*Exercise requirements*
Of the lines in the data below, write out exactly those from the one holding "27: (806, 461)" through the one holding "37: (513, 166)", both included.

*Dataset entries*
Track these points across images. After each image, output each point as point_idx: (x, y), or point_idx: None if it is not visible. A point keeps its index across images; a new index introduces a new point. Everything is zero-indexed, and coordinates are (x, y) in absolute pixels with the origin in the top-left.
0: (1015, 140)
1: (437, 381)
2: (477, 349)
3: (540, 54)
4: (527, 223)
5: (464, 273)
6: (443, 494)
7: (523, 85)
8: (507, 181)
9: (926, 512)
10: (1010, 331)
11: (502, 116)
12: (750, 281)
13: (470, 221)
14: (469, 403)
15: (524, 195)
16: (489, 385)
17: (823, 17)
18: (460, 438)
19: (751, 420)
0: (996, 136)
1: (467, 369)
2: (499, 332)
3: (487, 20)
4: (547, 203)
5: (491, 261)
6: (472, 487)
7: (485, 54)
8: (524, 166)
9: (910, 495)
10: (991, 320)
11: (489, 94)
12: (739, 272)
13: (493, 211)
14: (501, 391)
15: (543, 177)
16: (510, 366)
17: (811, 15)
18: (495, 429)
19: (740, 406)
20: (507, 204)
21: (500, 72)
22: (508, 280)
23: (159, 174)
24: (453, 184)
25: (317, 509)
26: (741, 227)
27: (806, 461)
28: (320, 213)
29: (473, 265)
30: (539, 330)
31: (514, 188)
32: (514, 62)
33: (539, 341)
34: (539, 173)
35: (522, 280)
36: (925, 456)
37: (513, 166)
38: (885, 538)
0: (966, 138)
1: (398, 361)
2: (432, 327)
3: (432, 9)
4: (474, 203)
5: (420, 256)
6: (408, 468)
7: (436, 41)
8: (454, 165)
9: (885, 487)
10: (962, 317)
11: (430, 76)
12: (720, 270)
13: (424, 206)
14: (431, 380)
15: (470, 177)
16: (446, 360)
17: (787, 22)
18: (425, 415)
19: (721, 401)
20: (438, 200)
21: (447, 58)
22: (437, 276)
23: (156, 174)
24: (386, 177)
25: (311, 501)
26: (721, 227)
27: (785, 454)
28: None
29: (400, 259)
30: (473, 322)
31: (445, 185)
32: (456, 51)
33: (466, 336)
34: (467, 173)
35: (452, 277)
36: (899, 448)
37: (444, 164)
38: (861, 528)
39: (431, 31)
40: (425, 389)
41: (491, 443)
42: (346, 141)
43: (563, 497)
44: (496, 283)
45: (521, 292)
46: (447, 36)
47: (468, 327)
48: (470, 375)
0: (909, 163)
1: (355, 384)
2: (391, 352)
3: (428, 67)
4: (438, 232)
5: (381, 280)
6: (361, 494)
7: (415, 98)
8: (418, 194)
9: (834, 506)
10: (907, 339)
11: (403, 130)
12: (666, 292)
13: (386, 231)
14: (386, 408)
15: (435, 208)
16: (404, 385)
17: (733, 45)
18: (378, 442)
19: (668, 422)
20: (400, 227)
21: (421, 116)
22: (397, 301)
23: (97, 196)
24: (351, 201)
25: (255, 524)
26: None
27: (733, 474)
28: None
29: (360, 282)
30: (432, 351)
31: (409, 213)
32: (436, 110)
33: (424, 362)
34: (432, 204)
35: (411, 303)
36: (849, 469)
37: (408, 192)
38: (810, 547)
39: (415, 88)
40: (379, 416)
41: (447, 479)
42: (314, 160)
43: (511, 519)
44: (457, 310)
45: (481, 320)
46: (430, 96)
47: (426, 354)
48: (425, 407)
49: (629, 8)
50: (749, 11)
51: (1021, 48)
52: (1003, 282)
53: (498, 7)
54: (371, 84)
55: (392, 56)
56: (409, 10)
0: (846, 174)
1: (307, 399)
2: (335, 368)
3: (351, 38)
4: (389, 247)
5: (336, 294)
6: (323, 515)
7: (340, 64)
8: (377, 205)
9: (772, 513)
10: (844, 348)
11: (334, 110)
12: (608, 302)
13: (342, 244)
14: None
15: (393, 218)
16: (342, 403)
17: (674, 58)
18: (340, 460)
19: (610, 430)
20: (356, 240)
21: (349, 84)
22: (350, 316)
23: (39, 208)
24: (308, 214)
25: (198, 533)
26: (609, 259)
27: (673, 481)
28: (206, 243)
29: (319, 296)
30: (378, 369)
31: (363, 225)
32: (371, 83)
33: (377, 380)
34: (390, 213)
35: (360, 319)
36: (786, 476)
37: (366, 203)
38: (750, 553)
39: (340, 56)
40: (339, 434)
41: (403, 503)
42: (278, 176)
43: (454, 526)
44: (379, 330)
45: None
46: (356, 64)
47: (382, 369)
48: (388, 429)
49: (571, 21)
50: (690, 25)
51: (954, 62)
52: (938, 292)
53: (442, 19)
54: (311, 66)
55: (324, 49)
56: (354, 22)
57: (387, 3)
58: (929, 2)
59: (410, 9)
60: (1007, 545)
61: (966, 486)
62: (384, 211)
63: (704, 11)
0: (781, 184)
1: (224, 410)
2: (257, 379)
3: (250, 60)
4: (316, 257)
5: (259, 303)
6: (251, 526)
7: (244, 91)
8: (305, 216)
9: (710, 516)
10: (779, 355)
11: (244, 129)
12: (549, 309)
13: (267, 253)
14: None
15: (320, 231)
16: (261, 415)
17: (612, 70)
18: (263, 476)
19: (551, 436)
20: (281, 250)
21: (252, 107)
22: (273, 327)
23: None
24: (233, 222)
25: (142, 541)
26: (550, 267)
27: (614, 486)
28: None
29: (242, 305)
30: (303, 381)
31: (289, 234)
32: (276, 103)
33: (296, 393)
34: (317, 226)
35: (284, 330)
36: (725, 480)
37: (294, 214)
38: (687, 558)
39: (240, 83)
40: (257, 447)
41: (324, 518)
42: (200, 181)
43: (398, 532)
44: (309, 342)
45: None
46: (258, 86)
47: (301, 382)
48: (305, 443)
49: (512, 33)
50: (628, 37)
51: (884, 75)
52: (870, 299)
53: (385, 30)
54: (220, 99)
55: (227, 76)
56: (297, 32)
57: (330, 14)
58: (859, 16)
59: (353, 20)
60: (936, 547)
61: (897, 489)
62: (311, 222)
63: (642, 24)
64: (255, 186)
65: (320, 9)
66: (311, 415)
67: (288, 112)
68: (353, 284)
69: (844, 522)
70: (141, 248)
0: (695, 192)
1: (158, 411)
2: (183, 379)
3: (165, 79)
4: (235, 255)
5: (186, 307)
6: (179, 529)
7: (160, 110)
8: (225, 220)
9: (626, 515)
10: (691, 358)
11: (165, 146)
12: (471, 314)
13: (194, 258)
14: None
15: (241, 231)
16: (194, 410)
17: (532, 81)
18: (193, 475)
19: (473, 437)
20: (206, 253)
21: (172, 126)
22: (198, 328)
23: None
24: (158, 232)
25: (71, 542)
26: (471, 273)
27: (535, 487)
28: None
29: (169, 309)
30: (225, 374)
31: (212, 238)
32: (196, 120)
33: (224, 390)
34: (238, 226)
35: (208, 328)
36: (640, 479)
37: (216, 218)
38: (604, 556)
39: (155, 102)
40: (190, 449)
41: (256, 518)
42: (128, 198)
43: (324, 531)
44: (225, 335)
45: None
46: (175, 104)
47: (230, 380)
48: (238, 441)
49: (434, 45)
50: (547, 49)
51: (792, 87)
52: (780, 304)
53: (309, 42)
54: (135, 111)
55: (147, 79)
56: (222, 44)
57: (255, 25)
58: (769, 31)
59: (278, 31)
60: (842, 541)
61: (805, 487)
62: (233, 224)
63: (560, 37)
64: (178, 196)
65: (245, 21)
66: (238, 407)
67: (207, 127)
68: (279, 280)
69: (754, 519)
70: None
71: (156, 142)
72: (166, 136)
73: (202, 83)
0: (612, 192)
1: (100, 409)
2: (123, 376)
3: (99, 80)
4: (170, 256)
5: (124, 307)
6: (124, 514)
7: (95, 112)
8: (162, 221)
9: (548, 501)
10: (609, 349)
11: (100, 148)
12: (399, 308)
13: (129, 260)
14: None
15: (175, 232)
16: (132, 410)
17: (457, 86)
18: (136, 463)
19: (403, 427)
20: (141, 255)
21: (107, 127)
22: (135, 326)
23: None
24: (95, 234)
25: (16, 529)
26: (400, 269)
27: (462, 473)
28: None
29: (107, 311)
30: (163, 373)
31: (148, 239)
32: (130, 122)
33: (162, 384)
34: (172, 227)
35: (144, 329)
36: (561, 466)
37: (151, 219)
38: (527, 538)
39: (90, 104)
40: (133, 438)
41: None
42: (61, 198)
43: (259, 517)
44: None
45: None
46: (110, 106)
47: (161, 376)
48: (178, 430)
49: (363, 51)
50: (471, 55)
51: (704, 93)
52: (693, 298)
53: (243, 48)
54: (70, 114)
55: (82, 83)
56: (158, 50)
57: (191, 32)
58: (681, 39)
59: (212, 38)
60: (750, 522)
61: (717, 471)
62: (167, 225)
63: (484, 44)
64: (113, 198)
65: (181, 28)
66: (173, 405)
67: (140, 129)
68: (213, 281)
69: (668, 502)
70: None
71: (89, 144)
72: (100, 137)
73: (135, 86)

* * *

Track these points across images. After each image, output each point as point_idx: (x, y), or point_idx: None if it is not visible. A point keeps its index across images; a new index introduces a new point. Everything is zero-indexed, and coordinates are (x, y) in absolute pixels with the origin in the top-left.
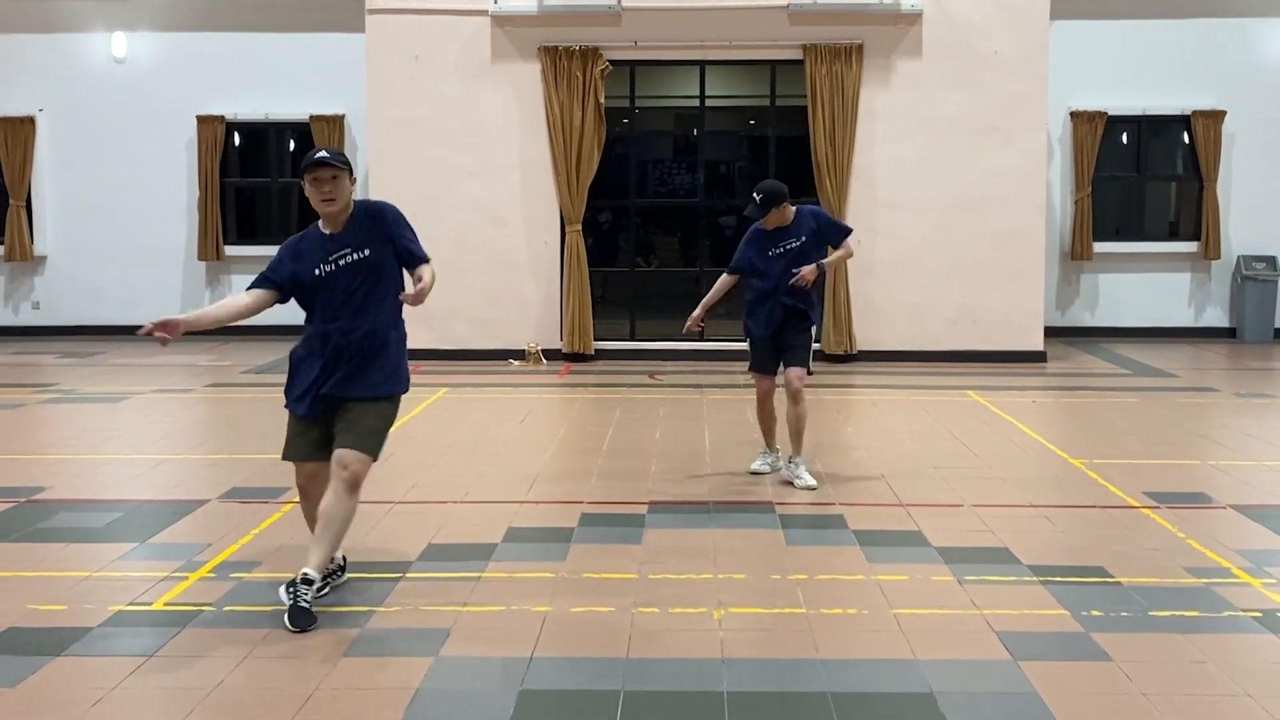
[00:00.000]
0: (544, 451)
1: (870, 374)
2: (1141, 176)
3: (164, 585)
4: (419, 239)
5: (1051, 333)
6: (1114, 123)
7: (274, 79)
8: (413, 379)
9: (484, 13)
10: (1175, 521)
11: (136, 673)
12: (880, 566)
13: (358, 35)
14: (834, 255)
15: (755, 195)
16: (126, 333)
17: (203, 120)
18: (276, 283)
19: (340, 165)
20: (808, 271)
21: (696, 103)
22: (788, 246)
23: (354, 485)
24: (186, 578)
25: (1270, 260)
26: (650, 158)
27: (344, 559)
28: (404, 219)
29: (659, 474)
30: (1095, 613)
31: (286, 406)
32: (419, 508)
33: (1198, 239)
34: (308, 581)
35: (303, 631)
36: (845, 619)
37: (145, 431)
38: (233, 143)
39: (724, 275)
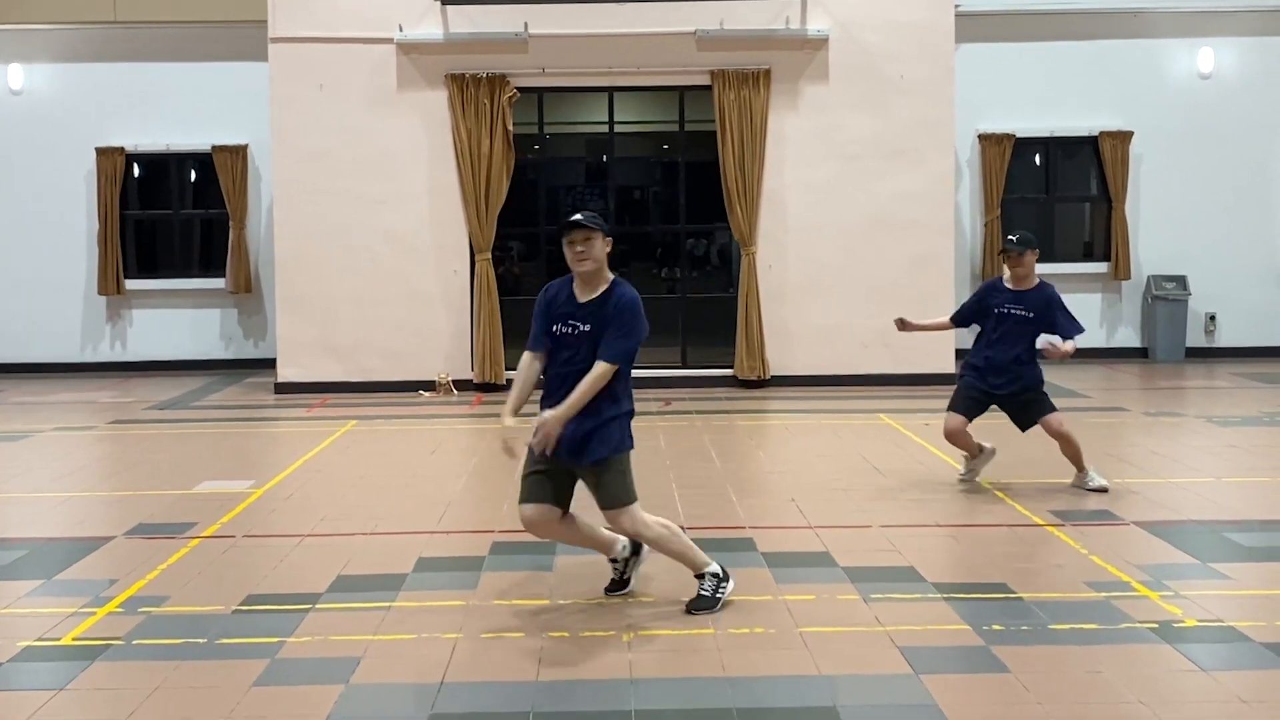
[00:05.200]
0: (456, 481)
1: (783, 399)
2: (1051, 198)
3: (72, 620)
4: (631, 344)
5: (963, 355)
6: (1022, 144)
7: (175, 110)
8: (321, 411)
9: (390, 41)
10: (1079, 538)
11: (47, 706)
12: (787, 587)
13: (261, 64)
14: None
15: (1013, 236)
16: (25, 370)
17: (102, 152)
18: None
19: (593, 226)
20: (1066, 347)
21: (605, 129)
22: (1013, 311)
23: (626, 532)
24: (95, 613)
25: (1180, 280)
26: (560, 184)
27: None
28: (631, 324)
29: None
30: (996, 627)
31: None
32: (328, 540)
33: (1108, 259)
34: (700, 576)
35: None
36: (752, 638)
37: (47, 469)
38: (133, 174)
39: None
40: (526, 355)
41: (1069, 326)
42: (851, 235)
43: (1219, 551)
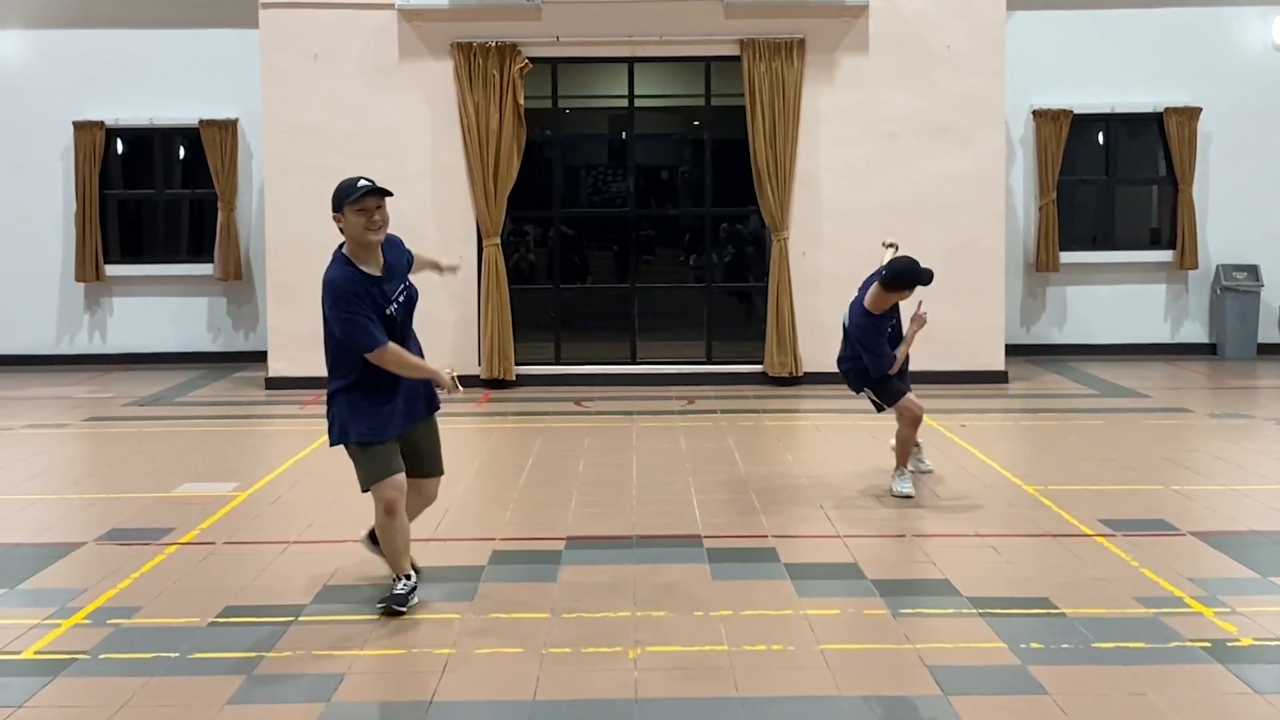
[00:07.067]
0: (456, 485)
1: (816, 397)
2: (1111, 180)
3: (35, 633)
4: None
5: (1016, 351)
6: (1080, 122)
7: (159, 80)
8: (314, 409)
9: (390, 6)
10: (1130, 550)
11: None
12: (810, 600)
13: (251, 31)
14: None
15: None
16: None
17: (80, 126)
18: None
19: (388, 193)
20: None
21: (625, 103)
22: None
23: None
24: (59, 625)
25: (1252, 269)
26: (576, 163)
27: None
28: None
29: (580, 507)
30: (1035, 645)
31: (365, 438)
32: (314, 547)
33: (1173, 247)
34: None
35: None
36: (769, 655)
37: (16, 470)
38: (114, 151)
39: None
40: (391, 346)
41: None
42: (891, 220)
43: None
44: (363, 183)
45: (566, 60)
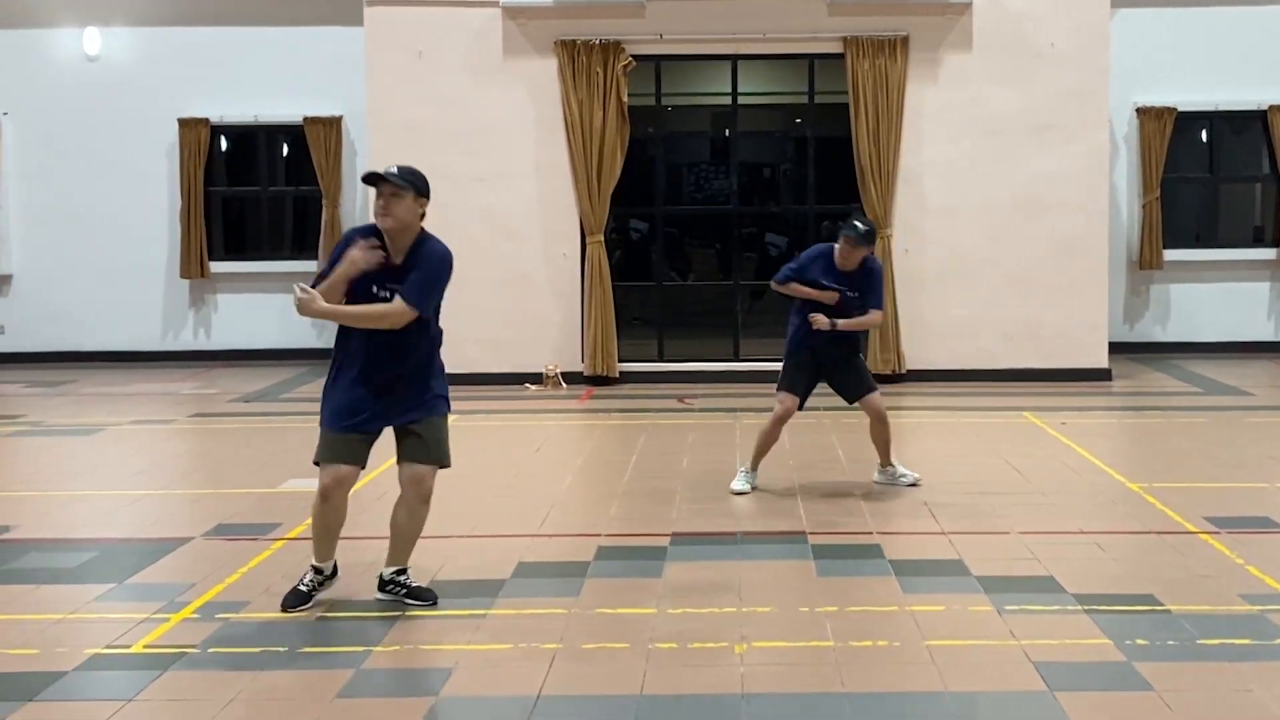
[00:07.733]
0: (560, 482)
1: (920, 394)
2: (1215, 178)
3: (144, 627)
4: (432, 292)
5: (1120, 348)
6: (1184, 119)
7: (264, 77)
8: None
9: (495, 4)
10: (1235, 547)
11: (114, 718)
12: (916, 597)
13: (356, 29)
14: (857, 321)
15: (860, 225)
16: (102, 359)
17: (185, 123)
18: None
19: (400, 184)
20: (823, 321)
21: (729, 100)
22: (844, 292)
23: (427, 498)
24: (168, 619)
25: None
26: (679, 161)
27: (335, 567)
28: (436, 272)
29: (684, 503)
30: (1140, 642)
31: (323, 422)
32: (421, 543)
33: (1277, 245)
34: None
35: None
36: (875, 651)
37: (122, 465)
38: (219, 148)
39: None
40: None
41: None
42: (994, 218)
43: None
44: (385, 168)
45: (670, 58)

--

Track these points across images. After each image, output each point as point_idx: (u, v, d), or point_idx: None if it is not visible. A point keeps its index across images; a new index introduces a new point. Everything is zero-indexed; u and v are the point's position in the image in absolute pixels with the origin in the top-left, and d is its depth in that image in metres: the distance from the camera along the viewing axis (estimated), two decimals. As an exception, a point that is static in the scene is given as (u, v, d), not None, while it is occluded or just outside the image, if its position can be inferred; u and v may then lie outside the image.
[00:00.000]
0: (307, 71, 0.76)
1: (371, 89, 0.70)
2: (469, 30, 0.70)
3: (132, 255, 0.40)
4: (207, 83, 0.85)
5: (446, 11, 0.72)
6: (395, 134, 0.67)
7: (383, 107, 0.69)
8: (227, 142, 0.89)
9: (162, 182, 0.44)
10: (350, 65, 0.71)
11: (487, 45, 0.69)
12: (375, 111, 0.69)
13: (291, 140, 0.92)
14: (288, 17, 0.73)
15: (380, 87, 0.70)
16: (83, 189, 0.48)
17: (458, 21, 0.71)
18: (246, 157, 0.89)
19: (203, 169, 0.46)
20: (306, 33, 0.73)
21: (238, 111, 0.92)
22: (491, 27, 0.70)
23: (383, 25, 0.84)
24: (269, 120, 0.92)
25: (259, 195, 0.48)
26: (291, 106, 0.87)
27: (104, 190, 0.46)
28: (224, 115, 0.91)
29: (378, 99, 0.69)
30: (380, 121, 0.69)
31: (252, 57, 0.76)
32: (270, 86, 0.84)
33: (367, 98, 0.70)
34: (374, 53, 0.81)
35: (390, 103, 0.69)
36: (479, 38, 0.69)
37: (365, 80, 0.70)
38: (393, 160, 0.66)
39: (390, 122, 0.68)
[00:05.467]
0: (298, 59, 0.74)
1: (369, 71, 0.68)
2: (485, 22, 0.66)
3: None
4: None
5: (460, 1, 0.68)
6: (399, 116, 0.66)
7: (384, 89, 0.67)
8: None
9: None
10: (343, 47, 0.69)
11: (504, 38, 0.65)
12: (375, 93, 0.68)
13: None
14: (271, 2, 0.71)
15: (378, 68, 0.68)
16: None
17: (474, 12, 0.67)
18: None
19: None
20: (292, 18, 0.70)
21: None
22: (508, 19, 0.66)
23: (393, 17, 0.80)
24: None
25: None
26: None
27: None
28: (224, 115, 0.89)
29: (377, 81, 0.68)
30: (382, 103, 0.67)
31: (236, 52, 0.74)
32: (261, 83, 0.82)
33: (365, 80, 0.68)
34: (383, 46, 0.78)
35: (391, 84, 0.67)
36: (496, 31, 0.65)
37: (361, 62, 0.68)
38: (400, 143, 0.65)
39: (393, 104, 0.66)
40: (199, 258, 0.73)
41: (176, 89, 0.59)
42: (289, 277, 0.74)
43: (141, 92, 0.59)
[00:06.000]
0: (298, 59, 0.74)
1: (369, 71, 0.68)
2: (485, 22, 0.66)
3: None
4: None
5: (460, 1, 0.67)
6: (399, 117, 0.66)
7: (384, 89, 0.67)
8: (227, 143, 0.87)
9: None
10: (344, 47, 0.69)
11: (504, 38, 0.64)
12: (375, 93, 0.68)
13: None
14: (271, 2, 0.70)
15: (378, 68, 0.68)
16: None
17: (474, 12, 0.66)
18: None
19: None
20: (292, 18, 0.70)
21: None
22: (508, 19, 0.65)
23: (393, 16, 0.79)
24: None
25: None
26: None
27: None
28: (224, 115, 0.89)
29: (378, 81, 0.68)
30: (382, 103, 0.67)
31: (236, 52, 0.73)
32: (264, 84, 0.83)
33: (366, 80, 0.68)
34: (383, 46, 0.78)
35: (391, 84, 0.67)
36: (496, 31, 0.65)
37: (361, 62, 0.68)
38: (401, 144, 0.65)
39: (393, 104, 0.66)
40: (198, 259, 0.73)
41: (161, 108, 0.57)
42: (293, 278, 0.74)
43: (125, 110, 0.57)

*Solution below*
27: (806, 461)
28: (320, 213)
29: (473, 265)
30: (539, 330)
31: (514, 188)
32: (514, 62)
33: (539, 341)
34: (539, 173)
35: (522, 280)
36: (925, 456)
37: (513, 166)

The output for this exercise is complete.